Our CLI features a wide variety of commands that let you manage and use your stacks. If you would like to learn more, please run: "zenml stack --help" or visit our CLI docs.

Registering New Stacks

You can combine various MLOps tools into a ZenML stack as follows:

  1. Register a stack component for each tool using zenml <STACK_COMPONENT> register,

  2. Register a stack to bring all tools together using zenml stack register,

  3. Activate the stack using zenml stack set. Now all your code is automatically executed using the desired tools / infrastructure.

Registering Stack Components

First, you need to create a new instance of the respective stack component with the desired flavor using zenml <STACK_COMPONENT> register <NAME> --flavor=<FLAVOR>. Most flavors require further parameters that you can pass as additional arguments --param=value, similar to how we passed the flavor.

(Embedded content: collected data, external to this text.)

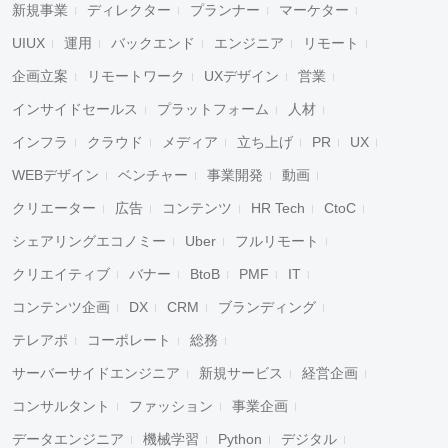
新規事業
ディレクター
プランナー
マーケター
UIUX
運用
バックエンド
エンジニア
リモート
企画立案
リモートワーク
UXデザイン
営業
インサイドセールス
プラットフォーム
人材
インフラ
クラウド
メディア
立ち上げ
PR
UX
WEBデザイン
ベンチャー
事業開発
動画
クリエーター
広告
コンテンツ
HR Tech
CtoC
シェアリングエコノミー
Uber
フルリモート
クリエイティブ
バナー
BtoB
PMF
IT
コンテンツ企画
DX
CRM
ブランディング
テレアポ
コーポレート
総務
サーバーサイドエンジニア
新規サービス
経営企画
コンサルタント
ファッション
事業企画
データエンジニア
機械学習
Python
デジタル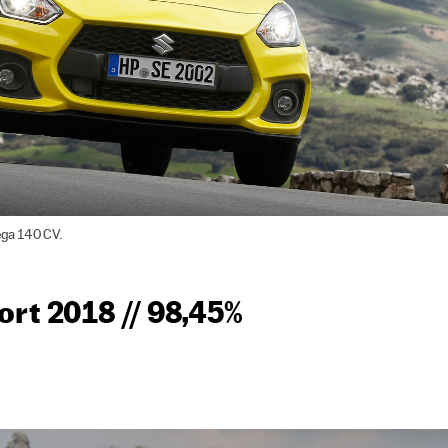
ega 140 CV.
ort 2018 // 98,45%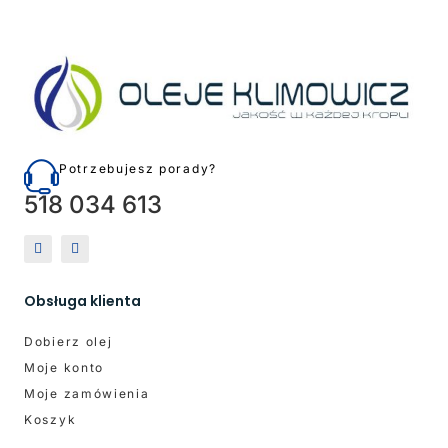
Potrzebujesz porady?
518 034 613
Obsługa klienta
Dobierz olej
Moje konto
Moje zamówienia
Koszyk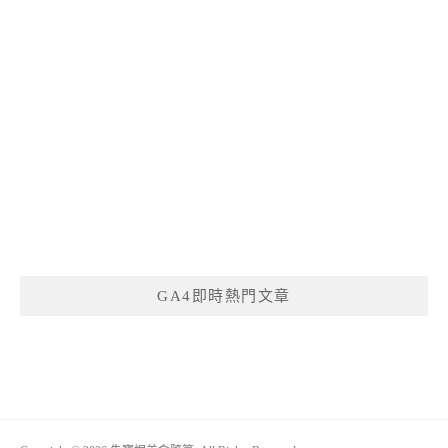
GA4即時熱門文章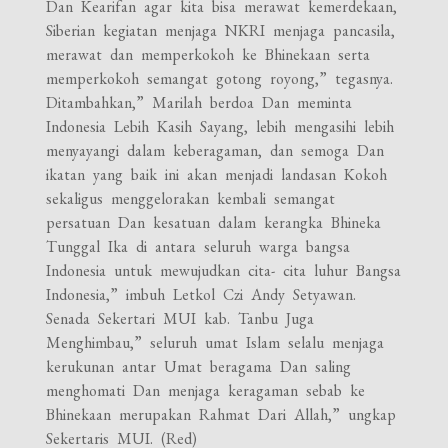
Dan Kearifan agar kita bisa merawat kemerdekaan,
Siberian kegiatan menjaga NKRI menjaga pancasila,
merawat dan memperkokoh ke Bhinekaan serta
memperkokoh semangat gotong royong,” tegasnya.
Ditambahkan,” Marilah berdoa Dan meminta
Indonesia Lebih Kasih Sayang, lebih mengasihi lebih
menyayangi dalam keberagaman, dan semoga Dan
ikatan yang baik ini akan menjadi landasan Kokoh
sekaligus menggelorakan kembali semangat
persatuan Dan kesatuan dalam kerangka Bhineka
Tunggal Ika di antara seluruh warga bangsa
Indonesia untuk mewujudkan cita- cita luhur Bangsa
Indonesia,” imbuh Letkol Czi Andy Setyawan.
Senada Sekertari MUI kab. Tanbu Juga
Menghimbau,” seluruh umat Islam selalu menjaga
kerukunan antar Umat beragama Dan saling
menghomati Dan menjaga keragaman sebab ke
Bhinekaan merupakan Rahmat Dari Allah,” ungkap
Sekertaris MUI. (Red)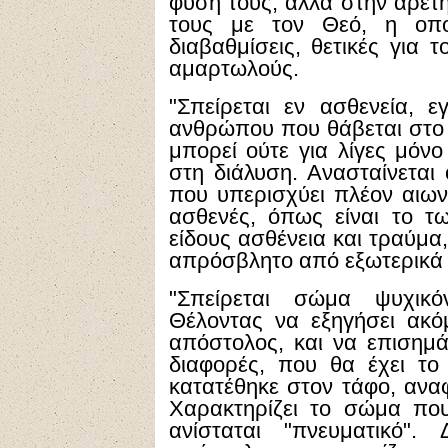
φύση τους, αλλά στην αρετή
τους με τον Θεό, η οπο
διαβαθμίσεις, θετικές για τ
αμαρτωλούς.
"Σπείρεται εν ασθενεία, ε
ανθρώπου που θάβεται στο 
μπορεί ούτε για λίγες μόνο
στη διάλυση. Ανασταίνεται
που υπερισχύει πλέον αιων
ασθενές, όπως είναι το τ
είδους ασθένεια και τραύμα,
απρόσβλητο από εξωτερικά α
"Σπείρεται σώμα ψυχικόν
Θέλοντας να εξηγήσει ακ
απόστολος, και να επισημά
διαφορές, που θα έχει τ
κατατέθηκε στον τάφο, ανα
Χαρακτηρίζει το σώμα που
ανίσταται "πνευματικό"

E.g., to register a local artifact store, we could use the following command:

zenml artifact-store register <ARTIFACT_STORE_NAME> \
    --flavor=local \
    --path=/path/to/your/store

In case you do not know all the available parameters, you can also use the interactive mode to register stack components. This will then walk you through each parameter (to skip just press ENTER):

zenml artifact-store register <ARTIFACT_STORE_NAME> \
    --flavor=local -i

Afterwards, you should be able to see the new artifact store in the list of registered artifact stores, which you can access using the following command:

zenml artifact-store list

Our CLI features a wide variety of commands that let you manage and use your stack components and flavors. If you would like to learn more, please run zenml <STACK_COMPONENT> --help or visit our CLI docs.

Registering a Stack

After registering each tool as the respective stack component, you can combine all of them into one stack using the zenml stack register command:

zenml stack register <STACK_NAME> \
    --orchestrator <ORCHESTRATOR_NAME> \
    --artifact-store <ARTIFACT_STORE_NAME> \
    --metadata-store <METADATA_STORE_NAME> \
    ...

You can use zenml stack register --help to see a list of all possible arguments to the zenml stack register command, including a list of which option to use for which stack component.

When you register a stack, the corresponding artifact- and metadata store gets coupled, which means that these instances can not be use in different pairings. This is an intended behavior to avoid mismatches between the two stores. In order get more information about this interaction, please refer to our CLI docs..

Activating a Stack

Finally, to start using the stack you just registered, set it as active:

zenml stack set <STACK_NAME>

Now all your code is automatically executed using this stack.

Some advanced stack component flavors might require connecting to remote infrastructure components prior to running code on the stack. This can be done using zenml stack up. See the Managing Stack States section for more details.

Changing Stacks

If you have multiple stacks configured, you can switch between them using the zenml stack set command, similar to how you activate a stack.

Unregistering Stacks

To unregister (delete) a stack and all of its components, run

zenml stack delete <STACK_NAME>

to delete the stack itself, followed by

zenml <STACK_COMPONENT> delete <STACK_COMPONENT_NAME>

to delete each of the individual stack components.

If you provisioned infrastructure related to the stack, make sure to deprovision it using zenml stack down --force before unregistering the stack. See the Managing Stack States section for more details.